Attorney General Marty Jackley continues to signal to Congresswoman Kristi Noem that she’d better not try running against him on crime. Our A.G. offers this relatively positive summary of the newly released Crime in South Dakota 2016 report:
The crime statistics reflect that, overall, South Dakota remains a safe place to live as a result of strong community involvement and law enforcement efforts. Many categories of crime, including murder, rape, and sexual offenses were down in 2016. However, the national drug epidemic continues to impact overall crime in South Dakota, with drug offense alone increasing 12.5% in 2016…. Law enforcement agencies are aggressively fighting crime in South Dakota…. Local, county and state agencies in our state have added over three hundred more certified officers since 2007, which has also resulted in more arrests to keep our neighborhoods and cities safe [Attorney General Marty Jackley, press release, 2017.03.20].
Serious offenses (“Group A”) increased 7.3%; lesser offenses (“Group B”) increased 5.3%.
The report says 37.8% of crimes occurred at homes or apartments and 22.5% happened on the road. 6.5% happened in parking lots and garages. 1.0% of crimes happened in government or public buildings. I can’t think of any crimes that happened in the Capitol, where legislators claim there is a pressing need for civilians to pack heat.
2.4 times as many men committed crimes as women. However, victims are split almost 50–50 between men and women.
The report counts 21 “bias-motivated” crimes—i.e., hate crimes.
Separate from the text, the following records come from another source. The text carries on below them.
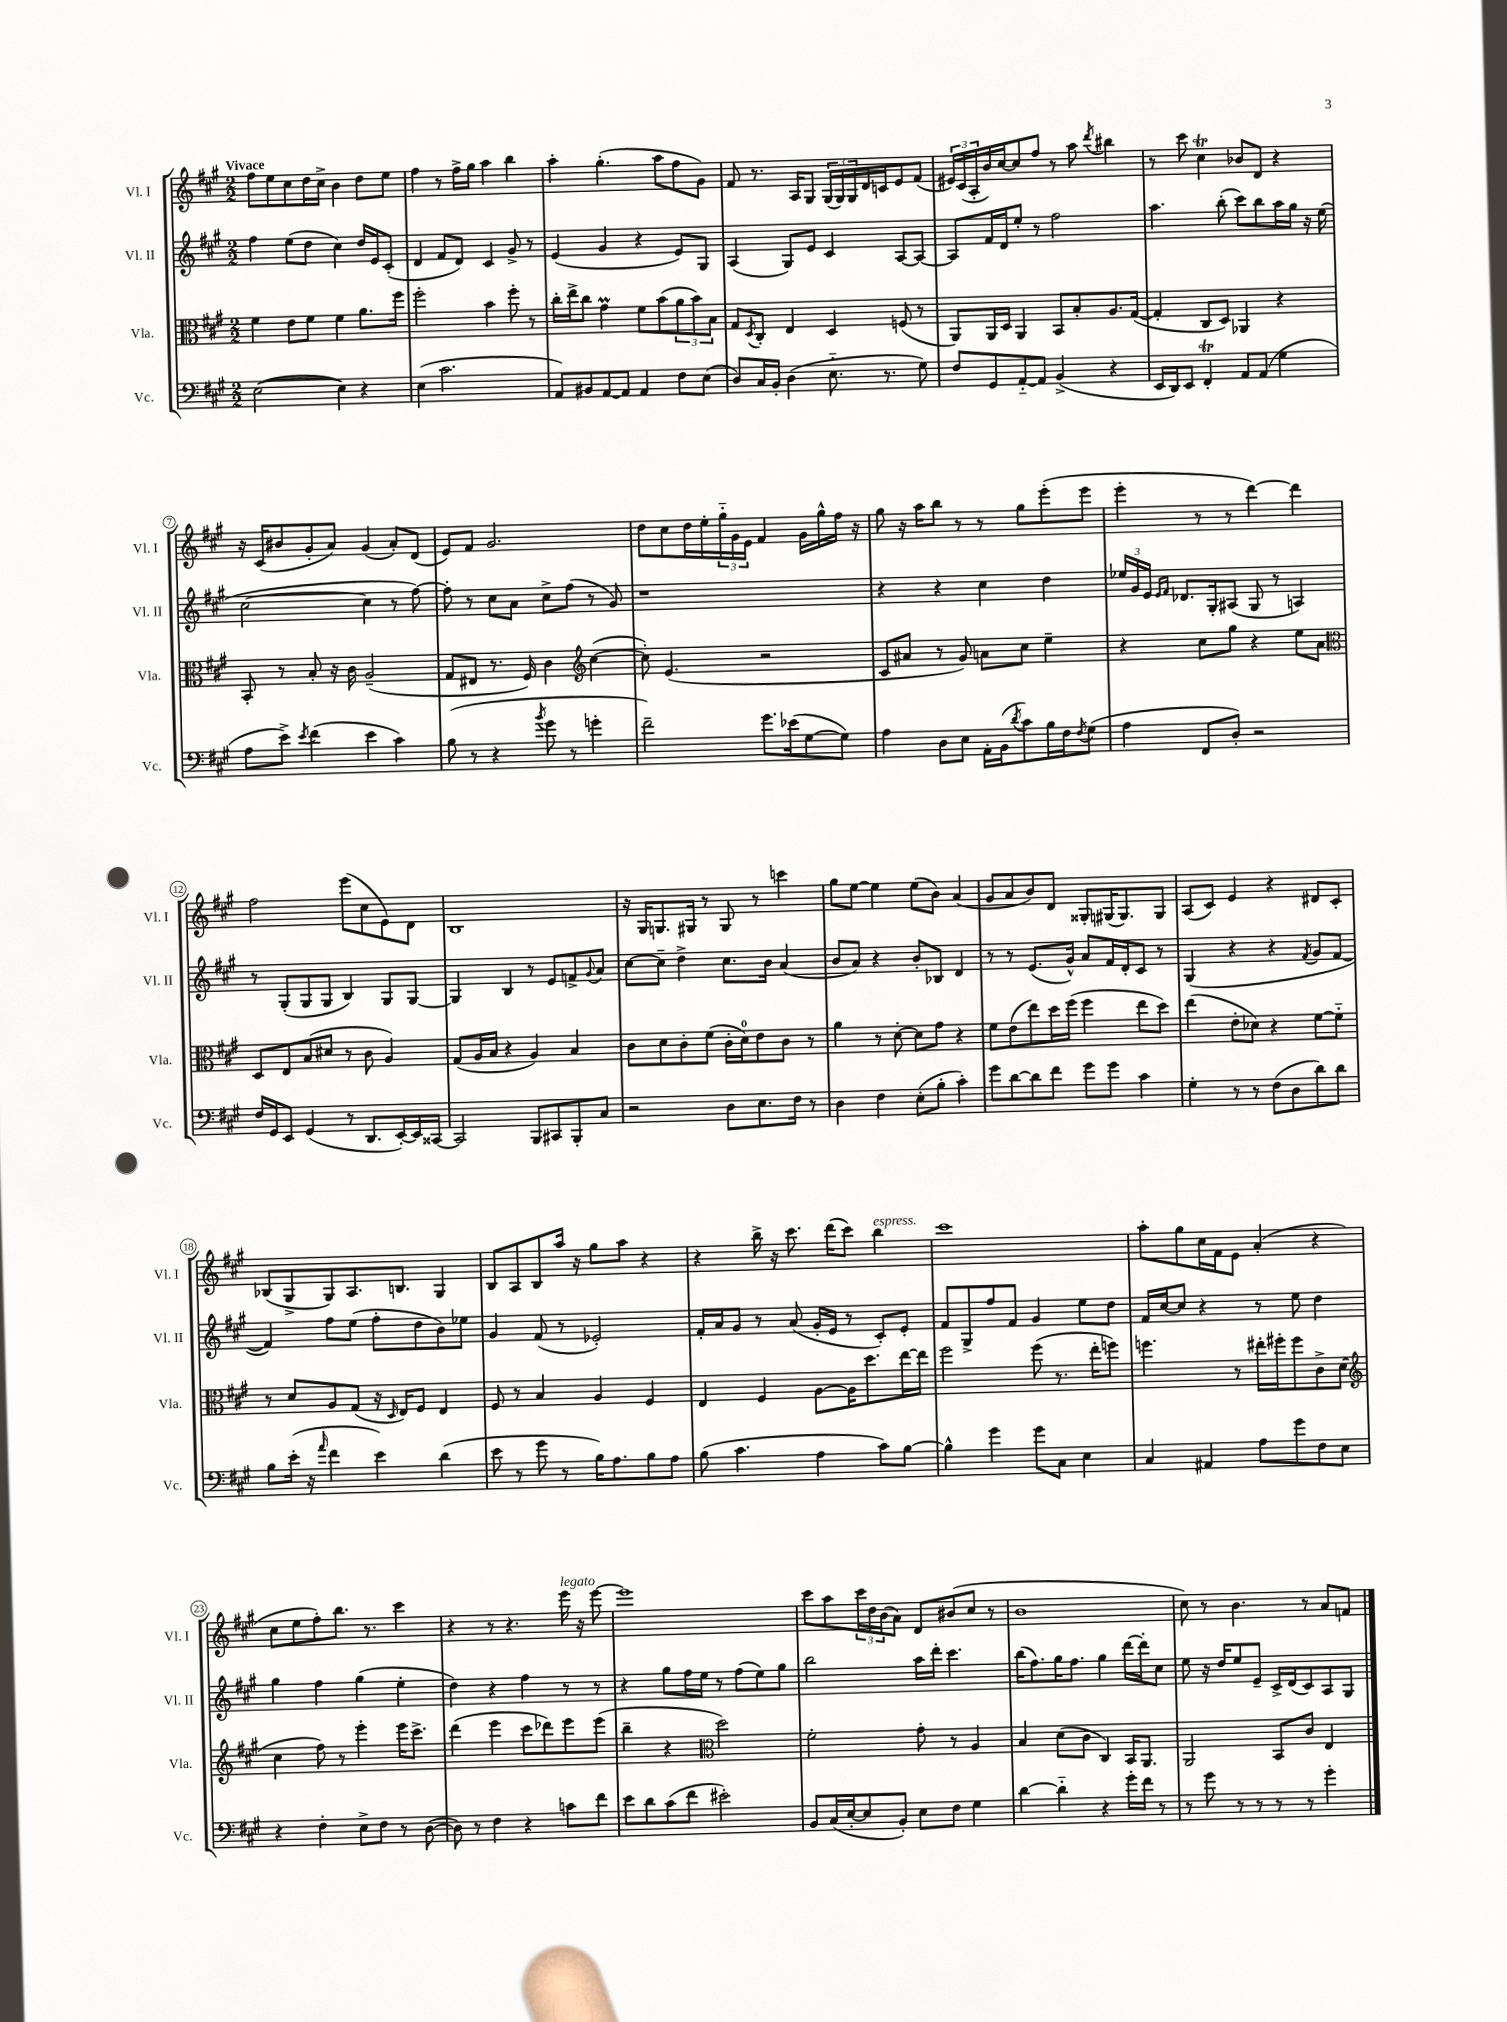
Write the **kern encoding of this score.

**kern	**kern	**kern	**kern
*part4	*part3	*part2	*part1
*staff4	*staff3	*staff2	*staff1
*I"Vc.	*I"Vla.	*I"Vl. II	*I"Vl. I
*I'Vc.	*I'Vla.	*I'Vl. II	*I'Vl. I
*clefF4	*clefC3	*clefG2	*clefG2
*k[f#c#g#]	*k[f#c#g#]	*k[f#c#g#]	*k[f#c#g#]
*M2/2	*M2/2	*M2/2	*M2/2
=1	=1	=1	=1
!	!	!	!LO:TX:a:B:t=Vivace
([2E\	4f#\	4ff#\	8ff#\L
.	.	.	8ee\
.	8e\L	(8ee\L	8cc#\
.	8f#\J	8dd\J	16dd\L
.	.	.	16cc#^\JJ
4E\])	4f#\	4cc#\)	4b\
4r	8.a\L	16dd/LL	8dd\L
.	.	16e/J	.
.	.	(8c#'/J	8ee\J
.	16ff#\Jk	.	.
=2	=2	=2	=2
(4E\	2ff#'\	4d/	4ff#\
2.c#\	.	8f#/L	8r
.	.	8d/J)	16ff#^\LL
.	.	.	16gg#\JJ
.	4b\	4c#/	4aa\
.	8ff#'\	8g#^/	4bb\
.	8r	8r	.
=3	=3	=3	=3
8AA/L)	16cc#'\LL	(4e/	4aa'\
.	16ee^\J	.	.
8BB#X/	8cc#\J	.	.
[8AA/	4g#m\	4g#/	(4.gg#'\
8AA/J]	.	.	.
4AA/	8f#\L	4r	.
.	(8b\	.	8aa\L
8F#\L	12a\	8e/L)	8ff#\
.	12b\)	.	.
(8E\J	.	8G#/J	8g#\J)
.	12B\J	.	.
=4	=4	=4	=4
8D/L)	8G#/L	(4A/	8f#/
.	8qD/	.	.
16C#/L	8C#'/J	.	8.r
16BB'/JJ	.	.	.
(4D\	4E/	8G#/L)	.
.	.	.	16A/KL
.	.	8e/J	8G#/J
8.E\	4D/	4c#/	(24G#/LL
.	.	.	24G#/)
.	.	.	24G#/
.	.	.	16d/
8.r	.	.	16cn/J
.	(8Fn/	[8A/L	8e/
8G#\)	8r	8A/J_	(8f#/J
=5	=5	=5	=5
8F#/L	8AA/L)	8A/L]	24e#X/LL)
.	.	.	(24c#/
.	.	.	24A'/
8GG#/	16AA/L	16f#/L	16b/)
.	16D/JJ	16d/J	[16cc#/J
[8AA/	4AA/	8ee'/J	8cc#/]
8AA/J]	.	8r	8ff#/J
(4BB^/	8BB/L	2ff#\	8r
.	8B'/	.	8aa\
.	.	.	8qddd/
4r	8.A/	.	4bb#X\
.	([16G#/Jk	.	.
=6	=6	=6	=6
16EE/LL	4G#'/]	4.aa\	8r
16DD/J)	.	.	.
8EE/J	.	.	8ccc#\
4FF#T'/	8C#/L	.	4cc#t\
.	8D/J)	(8bb'\	.
8AA/L	4AA-X/	8ccc#\L)	8b-X/L
(8AA/J	.	8bb\	8d/J
4G#\	4r	16aa\L	4r
.	.	16gg#\JJ	.
.	.	16r	.
.	.	(16ee\	.
!!LO:LB:g=z
=7	=7	=7	=7
8A\L	8BB'/	[2cc#\	16r
.	.	.	(16c#/KL
8e^\J)	8r	.	8b#X/
8qe/	.	.	.
(4f#\	8B'/	.	8g#'/
.	16r	.	8a/J)
.	16c#\	.	.
4e\	(2A~/	4cc#\]	(4g#/
4c#\)	.	8r	8a'/L)
.	.	[8ff#\)	(8d/J
=8	=8	=8	=8
(8B\	8G#/L	8ff#'\]	8e/L)
8r	8E#X/J	8r	8f#/J
4r	8.r	8cc#\L	2.g#/
.	.	8a\J	.
.	16F#/)	.	.
8qb/	.	.	.
8g#\	4c#\	8cc#^\L	.
8r	.	(8ff#\J	.
*	*clefG2	*	*
4gn'\	([4cc#\	8r	.
.	.	8g#/)	.
=9	=9	=9	=9
2f#~\)	8cc#'\])	1r	8dd\L
.	(4.e/	.	8cc#\
.	.	.	16dd\L
.	.	.	16ee'\
.	.	.	24gg#\
.	.	.	24g#\
.	.	.	24e\JJ
8.g#\L	2r	.	4f#/
(16e-X\k	.	.	.
[8G#\	.	.	16g#\LL
.	.	.	16gg#^^\
8G#\J])	.	.	16ff#\JJ
.	.	.	16r
=10	=10	=10	=10
4A\	8c#/L	4r	8gg#\
.	8a#X/J	.	16r
.	.	.	16aa\KL
8D\L	8r	4r	8bb\J
8E\J	8g#/)	.	8r
16AA'\LL	8an\L	4cc#\	8r
(16BB\J	.	.	.
8qd/	.	.	.
8c#\)	8cc#\J	.	8gg#\L
16B\L	4ee~\	4dd\	(8eee'\
16F#\J	.	.	.
8qF#/	.	.	.
(8G#\J	.	.	8eee\J
=11	=11	=11	=11
4A\	4r	24ee-X/LL	4eee'\
.	.	24g#/	.
.	.	24e/JJ	.
.	.	16qqe/LL	.
.	.	16qqf#/JJ	.
.	.	8.d-X/L	.
8FF#/L	8cc#\L	.	8r
.	.	16G#'/k	.
8D'/J)	8gg#\J	(8A#X/J	8r
2r	4r	8G#/	[4ddd\)
.	.	8r	.
.	8ee\L	4An/)	4ddd\]
.	8a\J	.	.
!!LO:LB:g=z
=12	=12	=12	=12
*	*clefC3	*	*
16F#/LL	8D/L	8r	2ff#\
16GG#/J	.	.	.
8EE/J	8E/	(8G#'/L	.
(4GG#/	(8B/	8G#/	.
.	8d#X/J	8G#/J	.
8r	8r	4B/)	(8eee\L
8.DD/L	8c#\	.	8cc#\
.	4A/)	8G#/L	8e\)
[16EE'/L)	.	.	.
16EE/]	.	[8G#/J	8d\J
[16CC##X/JJ	.	.	.
=13	=13	=13	=13
2CC##/]	(8G#/L	4G#/]	1B
.	16A/L	.	.
.	16B/JJ	.	.
.	4r	4B/	.
8BBB/L	4A/)	8r	.
8CC#X/	.	8e/L	.
8BBB'/	4B/	8fn^/	.
.	.	8qqg#/	.
8C#/J	.	8a/J	.
=14	=14	=14	=14
2r	8c#\L	[8cc#\L	16r
.	.	.	16G#/KL
.	8d\	8cc#~\J]	8.Gn/
.	8c#'\	4dd^\	.
.	.	.	16G#X/Jk
.	(8f#\J	.	8r
8D\L	16c#'\LL	8.cc#\L	8G#/
.	16d\J)	.	.
8.E\	8e\	.	8r
.	.	16b\Jk	.
.	8c#\J	(4a/	4cccn\
16F#\Jk	.	.	.
8r	8r	.	.
=15	=15	=15	=15
4D\	4a\	8b/L	8gg#\L
.	.	8a/J)	[8ee\J
4F#\	8r	4r	4ee\]
.	[8d'\	.	.
(8E'\L	8d\L]	8b'/L	(8ee\L
8B'\J	8g#\J	8B-X/J	8b\J)
4c#'\)	4r	4d/	(4a/
=16	=16	=16	=16
8g#\L	8f#\L	8r	8g#/L
[8d\	(8e\	8r	8a/
8d\]	8ee\)	(8.e/L	8b/)
8f#\J	16dd\L	.	8d/J
.	(16ff#\JJ	16g#^^/Jk)	.
8g#\L	4ff#\	8a/L	8G##X'/L
8g#\J	.	16f#/L	(16G#X/K
.	.	16d'/J	8.G#/)
4c#\	8ee\L	8c#/J	.
.	8dd\J)	8r	8G#/J
=17	=17	=17	=17
4G#'\	(4ee\	(4G#/	(8A/L
.	.	.	8c#/J)
8r	8e'\L	4r	4e/
8r	8d-X\J)	.	.
(8F#\L	4r	4r	4r
8D\	.	.	.
.	.	8qf#/	.
8d\)	[8f#\L	8g#/L	8d#X/L
8d\J	8f#\J]	[8f#/J	8c#'/J
!!LO:LB:g=z
=18	=18	=18	=18
8B\L	8r	4f#/])	(8B-X/L
(16e'\Jk	8d/L	.	8G#^/
16r	.	.	.
16qqa/	.	.	.
4f#\	8A/	8ff#\L	8G#/)
.	(8G#/J	(8ee\J	8.A/
4e\)	16r	8ff#'\L	.
.	16qqD/	.	.
.	16E/KL)	.	8.Bn/J
.	8F#/J	8dd\	.
(4d\	4E/	8b\)	4G#/
.	.	8ee-X\J	.
=19	=19	=19	=19
8e\	8F#/	4g#/	8B/L
8r	8r	.	8A/
8g#\	4B/	(8f#/	8B/
8r	.	8r	16aa/Jk
.	.	.	16r
16B\KL)	4A/	2e-X'/)	8gg#\L
8.A\	.	.	.
.	.	.	8aa\J
8B\	4F#/	.	4r
8A\J	.	.	.
=20	=20	=20	=20
(8B\	4E/	16f#'/LL	4r
.	.	16a/J	.
4.c#\	.	8g#/J	.
.	4F#/	8r	16bb^\
.	.	.	16r
.	.	(8a/	8.ccc#\
4A\	[8A\L	16g#'/LL	.
.	.	16e/JJ	(16ddd\KL
.	16A\K]	8r	8ccc#\J)
.	8.dd\	.	.
!	!	!	!LO:TX:a:i:t=espress.
8c#\L)	.	8c#'/L)	4bb\
[8B\J	[16ee\L	8e'/J	.
.	16ee\JJ]	.	.
=21	=21	=21	=21
4B^^\]	2ff#\	8f#/L	1ccc#
.	.	8G#^/	.
4g#\	.	8ff#/	.
.	.	8f#/J	.
8g#\L	(8ff#\	4g#/	.
8C#\J	8.r	.	.
4E\	.	8ee\L	.
.	16ee'\KL	.	.
.	8ffn\J)	8dd\J	.
=22	=22	=22	=22
4C#/	4.ffn\	16f#/LL	8aa'\L
.	.	[16cc#/J	.
.	.	8cc#/J]	8gg#\
4AA#X/	.	4r	16cc#\L
.	.	.	16f#\J
.	8r	.	8e\J
8A\L	16ee#X'\LL	8r	(4a'/
.	16ff#X'\J	.	.
8g#\	8ff#\	8ee\	.
8F#\	8c#^\	4dd\	4r
8E\J	(8d\J	.	.
!!LO:LB:g=z
=23	=23	=23	=23
*	*clefG2	*	*
4r	4cc#\	4gg#\	8cc#\L
.	.	.	8ee\
4F#'\	8ff#\)	4ff#\	8ff#'\)
.	8r	.	8.bb\J
8E^\L	4eee'\	(4gg#\	.
.	.	.	8.r
8F#\J	.	.	.
8r	16eee\KL	4ee'\	4ccc#\
.	8.ccc#^\J	.	.
([8D\	.	.	.
=24	=24	=24	=24
8D\])	(4ddd\	4dd\)	4r
8r	.	.	.
4F#\	4eee\	4r	8r
.	.	.	4.r
4r	8ccc#\L	4ff#\	.
.	8ddd-X\)	.	.
!	!	!	!LO:TX:a:i:t=legato
8cn\L	8eee\	8r	16eee\
.	.	.	16r
8f#\J	(8eee\J	8r	[8eee\
=25	=25	=25	=25
8e\L	4bb~\	4r	1eee]
8d\	.	.	.
(8c#\	4r	8gg#\L	.
8f#\J	.	16ff#\L	.
.	.	16ee\JJ	.
*	*clefC3	*	*
2e#X'\)	2dd\)	8r	.
.	.	(8ff#\L	.
.	.	8ee\)	.
.	.	8gg#\J	.
=26	=26	=26	=26
8BB/L	2f#'\	2bb\	8ccc#\L
(16C#/L	.	.	8aa\
[16E'/J	.	.	.
8E/]	.	.	24ccc#\L
.	.	.	24dd\
.	.	.	(24b\J
8BB'/J)	.	.	8a\J)
8E\L	8g#'\	16aa\LL	8d/L
.	.	16ddd'\JJ	.
8F#\J	8r	4.ccc#\	(8b#X/
4G#\	4A/	.	8cc#/J
.	.	.	8r
=27	=27	=27	=27
[4d\	4B/	(16bb\KL	1b
.	.	8.ff#\)	.
4d\]	(8d\L	16gg#\K	.
.	.	8.ff#\J	.
.	8c#\J	.	.
4r	4C#/)	4gg#\	.
16g#'\LL	16BB/KL	[16ddd\LL	.
16f#\JJ	8.AA/J	16ddd'\J]	.
8r	.	8cc#\J	.
=28	=28	=28	=28
8r	2AA/	8ee\	8cc#\)
8g#\	.	16r	8r
.	.	16dd/KL	.
8r	.	8ee/	4.b\
8r	.	8e~/J	.
8r	8BB/L	16c#^/LL	.
.	.	(16d/J	.
8r	8c#/J	8c#/)	8r
4g#'\	4E/	8A/	8a/L
.	.	8G#/J	8fn/J
==	==	==	==
*-	*-	*-	*-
Targeted by those crimes were five blacks, two Indians, one Latino, one multi-racial, two gays, one lesbian, two transgender, two gender nonconformists, three folks with mental disabilities, and two atheists/agnostics. (The foolish conclusion here would be that in 2016, atheist bloggers faced twice as much risk of facing a hate crime in South Dakota as Hispanics or lesbians.)
Only 36 crimes—0.07% of the 53,190 reported Group A offenses—involved gangs. 530 serious crimes involved use of a firearm; 523 involved use of a knife or other cutting incident (stats don’t break down offenses committed with broadswords or epees, alas).
Thieves swiped $23.7 million worth of property in 2016. Law enforcement recovered only 31% of those ill-gotten goods, worth $7.4 million. Maybe Kristi could campaign on the need to bring that percentage up… although the national rate of recovery for stolen property in 2015 was 26.1%, so Marty could argue he’s done a better job of bringing back the booty than cops elsewhere.